Jonah Goldberg‘s latest column explores the president’s argument that Republican challenger Mitt Romney wants to “double down on the same trickle-down policies” — meaning tax cuts — that led to the recent economic crisis.

This is Obama’s core message. In one way or another, he says it all the time. It’s his kicker on the stump. You cannot watch an interview with the president or one of his subalterns without hearing it.

And yet, I don’t think I’ve ever heard a TV interviewer, host, or pundit ask, “What are you talking about?”

Finally, the Washington Post’s “fact-checker,” Glenn Kessler (not exactly a darling of the political Right), tackled it recently. He found that it’s a lie, giving it three “Pinocchios” out of four. He also found that the Obama campaign has virtually no citations to back up the claim. The supporting material for the ad quoted above cites a single column by the Post’s liberal blogger, Ezra Klein, who told Kessler: “I am absolutely not saying the Bush tax cuts led to the financial crisis. To my knowledge, there’s no evidence of that.”

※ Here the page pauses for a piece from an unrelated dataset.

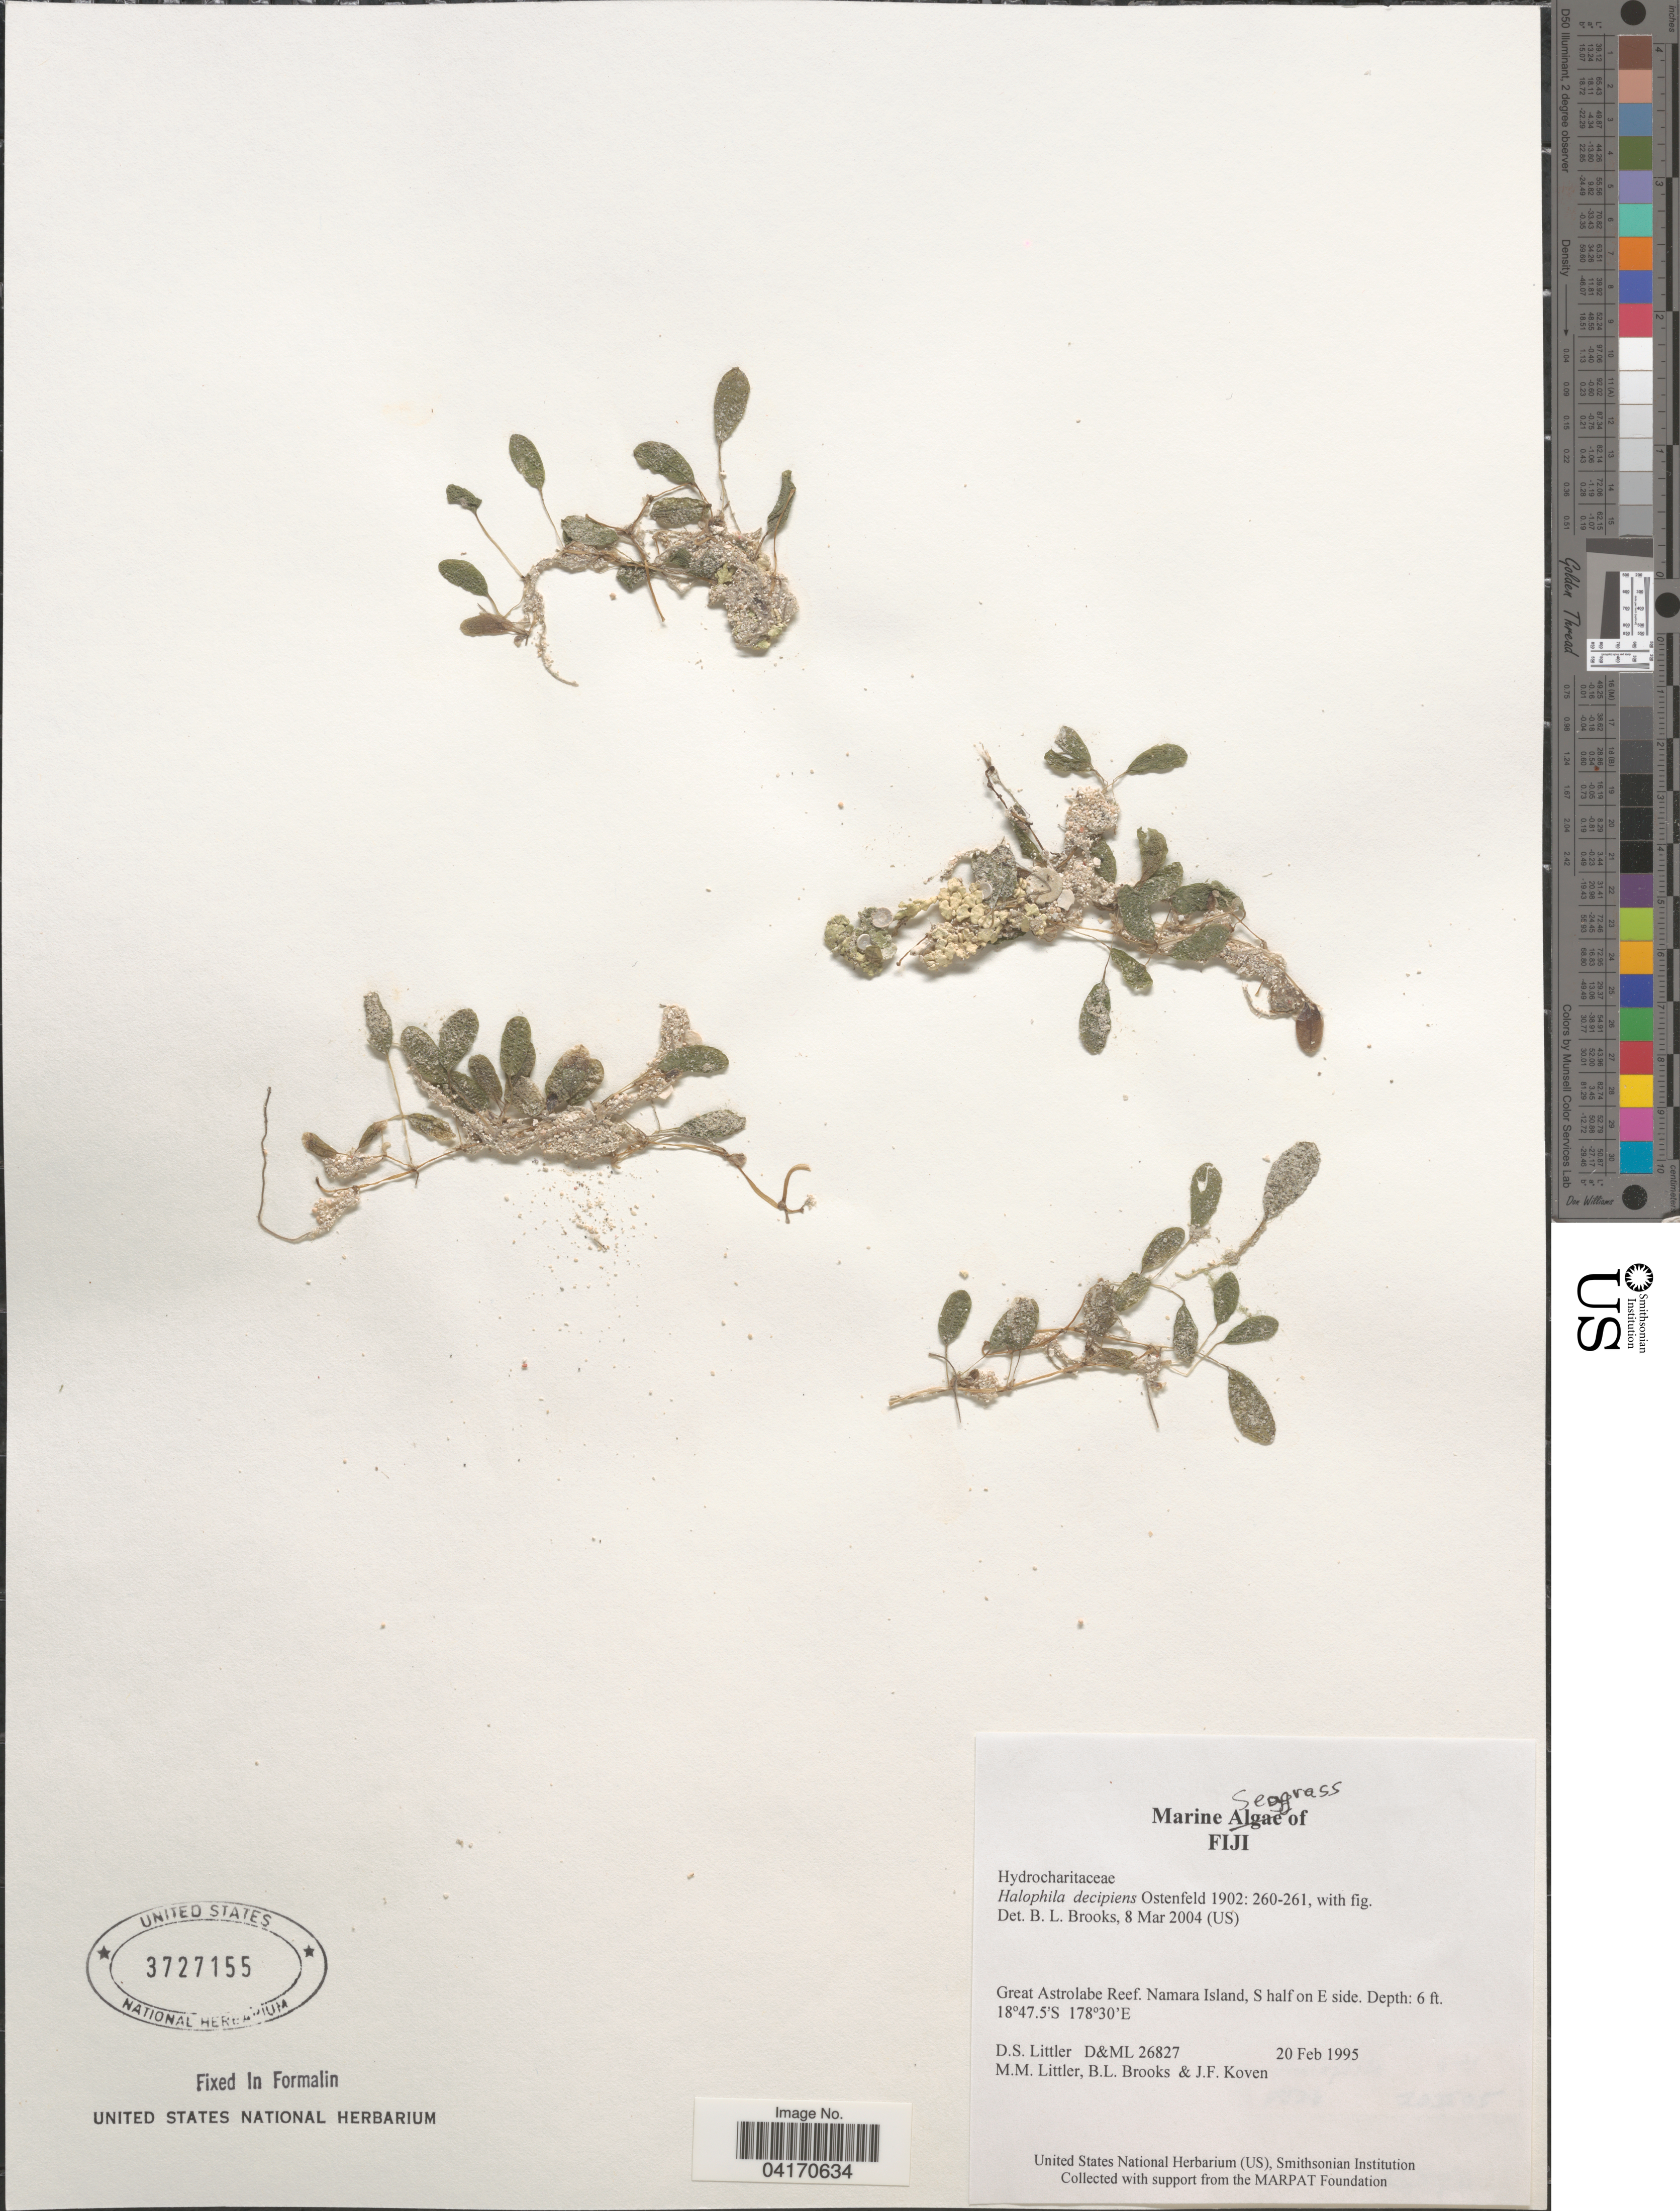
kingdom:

Klein is right. So is Kessler. “It is time for the Obama campaign to retire this talking point,” Kessler concluded, “no matter how much it seems to resonate with voters.” He would have given it the full four Pinocchios save for the fact that Obama occasionally throws in “deregulation” along with “tax cuts” as part of the explanation. In its defense, the Obama camp says it means all of Bush’s policies, not just the tax cuts it harps on almost exclusively — never mind that even Obama admits Bush issued more regulations than he did.